Let’s dump Valentine’s Day. Please.
Even though I occasionally feel a little awkward witnessing public displays of affection, I’m not anti-love. The four-letter phenomenon certainly has its merits and should be celebrated. But not en masse. At least not the way we do it today.
Like so many other events we celebrate, love and Valentine’s Day are more about selling dinner packages and candy than about whoopee between two or more smitten people.
Aside from restaurant owners and lingerie peddlers, maybe the only other people who benefit from the festivities of Feb. 14 are school kids. But not for reasons you might think.
So many of life’s important lessons are learned in school, but not in the classroom or even in books. Learning to deal with rejection and hurt feelings is one of them and Valentine’s Day is the great facilitator.
Sure, life is all sweet candy hearts and “Be Mine” cards when you’re in grade school, but once the jump to junior and senior high school is made and you mix in hormones with chocolate Kisses, all bets are off. Nothing is more dramatic than teenage love, unrequited or otherwise.
But aside from those early lessons in coping with loving, losing and rejection, there’s no point to Valentine’s Day other than for millions of couples to publicly profess how unique and special their love is.
Excuse me for gagging.
If yours is the kind of relationship that thrives on the manufactured sentimentality of Feb. 14, then maybe your relationship is more delicate than chocolates locked in a hot car.
Perhaps unwittingly we have created a day that forces us to measure our self worth in relation to others. If you’re in a relationship then that must mean you’re lovable. And if you’re lovable then you must be OK.

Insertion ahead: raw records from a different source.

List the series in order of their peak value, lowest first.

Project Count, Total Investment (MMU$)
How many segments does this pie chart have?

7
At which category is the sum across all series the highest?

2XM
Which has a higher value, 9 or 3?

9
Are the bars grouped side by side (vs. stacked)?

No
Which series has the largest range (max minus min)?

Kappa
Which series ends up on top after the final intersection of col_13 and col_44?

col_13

Conversely, if you’re not one half of a couple sharing a candlelight dinner, wine and sweet talk, then maybe something is wrong with you.
Maybe you’re too fat or too skinny or too controlling or too mellow or too poor or too you. That has to be it. You are the problem. After all, everyone else has a Valentine. Why not you?
But we tend to forget that after the dinner has been paid for, the bottles of wine have been emptied and the teddy cast to the floor, there are 364 other days of the year where love is expressed in the little things that we do: by washing the dishes or folding the clothes or calling just to say “Hi.”
Love for a lot of those fabulous Feb. 14 people exists only on that one day a year and has no more meaning than a Chinese take-out menu written in Latin. If you’re one half of one of those couples, aren’t you better off being alone?